The authorities could not say with precision what the previous record was, but no matter. This one, they said, had to be the biggest.
With the push of a switch setting off an electrical charge, a few patches of flame burst from the bales and quickly erupted in flames that sent blasts of heat more than 100 meters away and thick, black billowing smoke into the wind.
The column of smoke was visible for several miles and eventually the tell-tale scent began enveloping the area, especially down wind, as guests were ushered out.
It had taken soldiers several hours to unload three tractor-trailers and a smaller truck filled with the 15,300 bales — wrapped in plastic and aluminum foil, with some labeled “yoyo” and “dog” and “wolf” or bearing the smiling image of Homer Simpson, apparent branding for distributors in the United States.
It will take two days to burn it all.
The image of a marijuana bonfire— the government flew national and international journalists from Mexico City on a military plane to witness it — was clearly designed to send a message to traffickers and assure an increasingly anxious public of progress in the drug fight.

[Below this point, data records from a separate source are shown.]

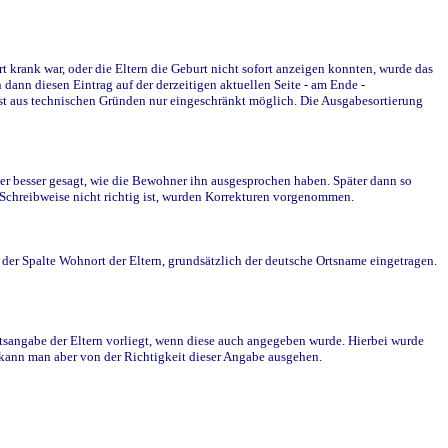
krank war, oder die Eltern die Geburt nicht sofort anzeigen konnten, wurde das
ann diesen Eintrag auf der derzeitigen aktuellen Seite - am Ende -
st aus technischen Gründen nur eingeschränkt möglich. Die Ausgabesortierung
r besser gesagt, wie die Bewohner ihn ausgesprochen haben. Später dann so
e Schreibweise nicht richtig ist, wurden Korrekturen vorgenommen.
r Spalte Wohnort der Eltern, grundsätzlich der deutsche Ortsname eingetragen.
rtsangabe der Eltern vorliegt, wenn diese auch angegeben wurde. Hierbei wurde
d kann man aber von der Richtigkeit dieser Angabe ausgehen.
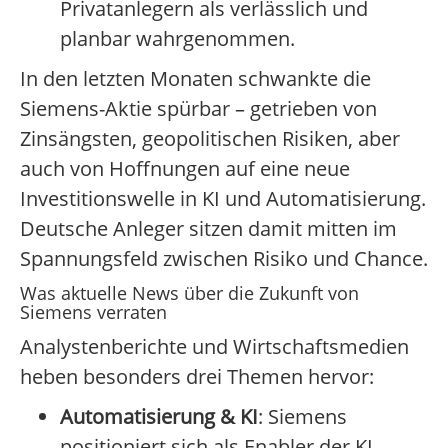
Privatanlegern als verlässlich und
planbar wahrgenommen.
In den letzten Monaten schwankte die
Siemens-Aktie spürbar – getrieben von
Zinsängsten, geopolitischen Risiken, aber
auch von Hoffnungen auf eine neue
Investitionswelle in KI und Automatisierung.
Deutsche Anleger sitzen damit mitten im
Spannungsfeld zwischen Risiko und Chance.
Was aktuelle News über die Zukunft von
Siemens verraten
Analystenberichte und Wirtschaftsmedien
heben besonders drei Themen hervor:
Automatisierung & KI
: Siemens
positioniert sich als Enabler der KI-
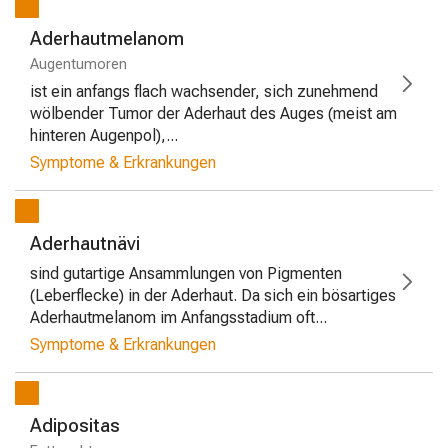
Aderhautmelanom
Augentumoren
ist ein anfangs flach wachsender, sich zunehmend
wölbender Tumor der Aderhaut des Auges (meist am
hinteren Augenpol),...
Symptome & Erkrankungen
Aderhautnävi
sind gutartige Ansammlungen von Pigmenten
(Leberflecke) in der Aderhaut. Da sich ein bösartiges
Aderhautmelanom im Anfangsstadium oft...
Symptome & Erkrankungen
Adipositas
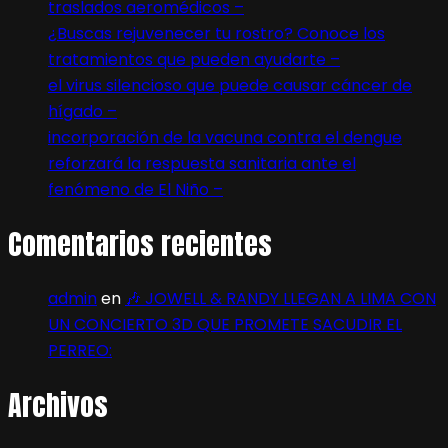
traslados aeromédicos –
¿Buscas rejuvenecer tu rostro? Conoce los
tratamientos que pueden ayudarte –
el virus silencioso que puede causar cáncer de
hígado –
incorporación de la vacuna contra el dengue
reforzará la respuesta sanitaria ante el
fenómeno de El Niño –
Comentarios recientes
admin
en
🎶 JOWELL & RANDY LLEGAN A LIMA CON
UN CONCIERTO 3D QUE PROMETE SACUDIR EL
PERREO:
Archivos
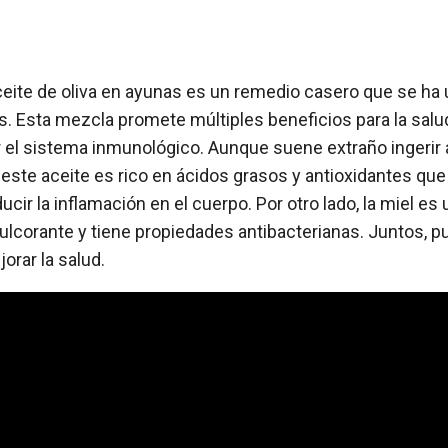
eite de oliva en ayunas es un remedio casero que se ha u
as. Esta mezcla promete múltiples beneficios para la sal
er el sistema inmunológico. Aunque suene extraño ingerir a
 este aceite es rico en ácidos grasos y antioxidantes qu
ucir la inflamación en el cuerpo. Por otro lado, la miel es
lcorante y tiene propiedades antibacterianas. Juntos, 
rar la salud.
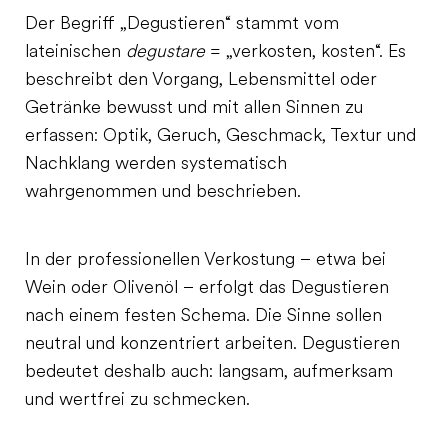
Der Begriff „Degustieren“ stammt vom
lateinischen
degustare
= „verkosten, kosten“. Es
beschreibt den Vorgang, Lebensmittel oder
Getränke bewusst und mit allen Sinnen zu
erfassen: Optik, Geruch, Geschmack, Textur und
Nachklang werden systematisch
wahrgenommen und beschrieben.
In der professionellen Verkostung – etwa bei
Wein oder Olivenöl – erfolgt das Degustieren
nach einem festen Schema. Die Sinne sollen
neutral und konzentriert arbeiten. Degustieren
bedeutet deshalb auch: langsam, aufmerksam
und wertfrei zu schmecken.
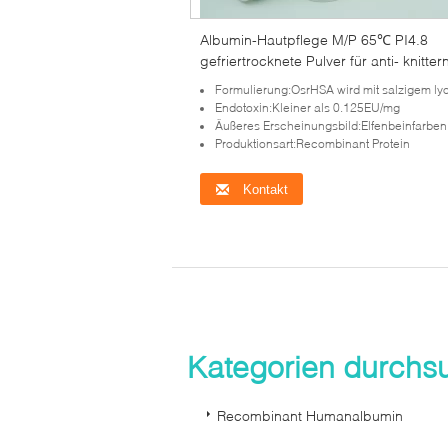
Albumin-Hautpflege M/P 65℃ PI4.8
gefriertrocknete Pulver für anti- knitte
Kosmetik
Formulierung:OsrHSA wird mit salzigem lyophili
Endotoxin:Kleiner als 0.125EU/mg
Äußeres Erscheinungsbild:Elfenbeinfarben beige lyophilisiertes Pulver b
Produktionsart:Recombinant Protein
Kontakt
Kategorien durch
Recombinant Humanalbumin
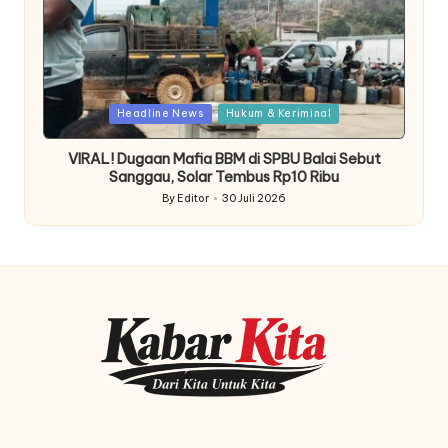
Posted
Headline News
Hukum & Keriminal
in
VIRAL! Dugaan Mafia BBM di SPBU Balai Sebut
Sanggau, Solar Tembus Rp10 Ribu
By
Editor
30 Juli 2026
Posted
by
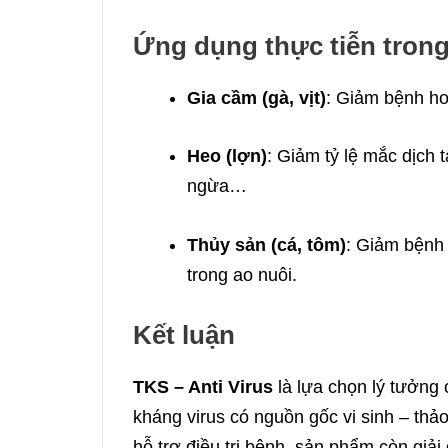
Ứng dụng thực tiễn trong
Gia cầm (gà, vịt)
: Giảm bệnh ho
Heo (lợn)
: Giảm tỷ lệ mắc dịch t
ngừa…
Thủy sản (cá, tôm)
: Giảm bệnh 
trong ao nuôi.
Kết luận
TKS – Anti Virus
là lựa chọn lý tưởng
kháng virus có nguồn gốc vi sinh – th
hỗ trợ điều trị bệnh, sản phẩm còn giả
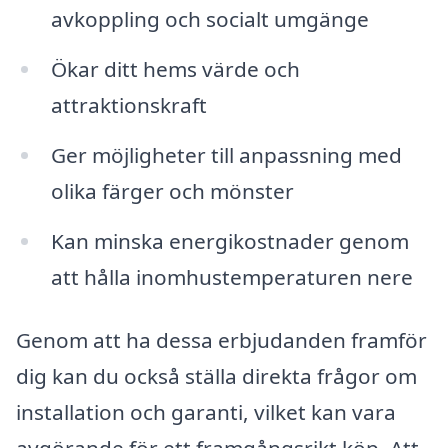
avkoppling och socialt umgänge
Ökar ditt hems värde och
attraktionskraft
Ger möjligheter till anpassning med
olika färger och mönster
Kan minska energikostnader genom
att hålla inomhustemperaturen nere
Genom att ha dessa erbjudanden framför
dig kan du också ställa direkta frågor om
installation och garanti, vilket kan vara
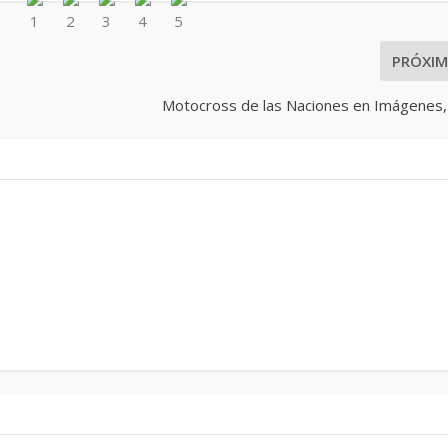
PRÓXI
Motocross de las Naciones en Imágenes, 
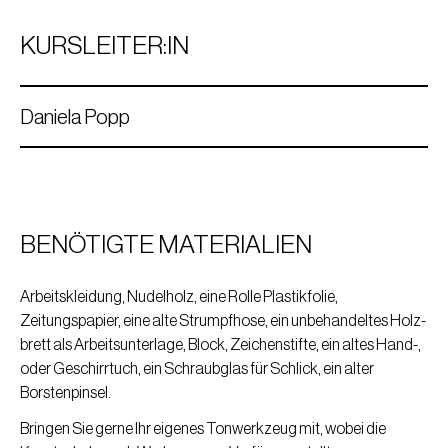
KURSLEITER:IN
Daniela Popp
BENÖTIGTE MATERIALIEN
Arbeitskleidung, Nudelholz, eine Rolle Plastikfolie,
Zeitungspapier, eine alte Strumpfhose, ein unbehandeltes Holz-
brett als Arbeitsunterlage, Block, Zeichenstifte, ein altes Hand-,
oder Geschirrtuch, ein Schraubglas für Schlick, ein alter
Daniela Popp
Borstenpinsel.
Jahrgang 1962, lebt und arbeitet im Burgenland
Bringen Sie gerne Ihr eigenes Tonwerkzeug mit, wobei die
Autodidaktin. Ihre Liebesbeziehung mit Ton begann im Jahr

Left unsaid was how the marijuana made it so close to the border or how much goes undiscovered. The neat, orderly bundling and labeling made clear the sophisticated smuggling and distribution system that remains in tact despite the government’s crackdown.
The drug wars of the last four years have killed nearly 30,000 people, and the violence has spread to areas like Monterrey, the industrial capital once thought relatively free of the problem.
The government, largely through the military and the federal police, is trying to dismantle the largest trafficking groups, which have splintered and erupted in battles among themselves for routes into the United States.
The marijuana was seized here Monday. Two years ago, Tijuana was experiencing some of the worst violence — beheadings, combatants dissolved in vats of chemicals — but it is now perceived as calmer because murders are down and those that occur, more than 600 so far this year, are far less spectacular and public.
The drugs were confiscated in an industrial area near the San Diego border during an operation carried out by the military and local and state police, the kind of unity that local and federal officials say has helped quiet Tijuana, relatively speaking, and could serve as a model for the nation.
“This was a strike at the structure of this criminal group,” said Julian Leyzaola Perez, the police chief here, whose officers first encountered the suspicious vehicles that eventually led to the cache.
The marijuana was believed to belong to one of the largest and most notorious drug organizations in the country, the Sinaloa cartel headed by Joaquin Guzman Loera, known as “El Chapo,” or shorty.
"The drug wars of the last four years have killed nearly 30,000 people..." Meanwhile, drug-related deaths in the US (including those attributed to prescription drugs, used both legally and illegally) more than doubled between 1999 and 2007 according to the CDC (http://www.cdc.gov/NCHS/data/nvsr/nvsr58/nvsr58_19.pdf, 'Results and Discussion', 'Drug-induced mortality'). None of those fatalities was attributed to marijuana. If I were a cynical person it would appear that the only 'success' to be celebrated here is the successful incitation of violence and the successful devastation of the livelihoods of however many farmers it took to grow that much produce. Were there even any arrests associated with this 'seizure', or did they just follow the vehicles to the cache and snatch that up? Or maybe there was a shoot-out and a few more lives were contributed to the death toll. In any case, a 'strike at the structure of [any] group' requires more than confiscating a couple hundred tons of product. Unless you break the organization financially by doing so (unlikely in such a lucrative - read 'black' - market) the product will be replaced and business will go on as usual. Even where the war on drugs has worth the way it's being carried out makes no sense.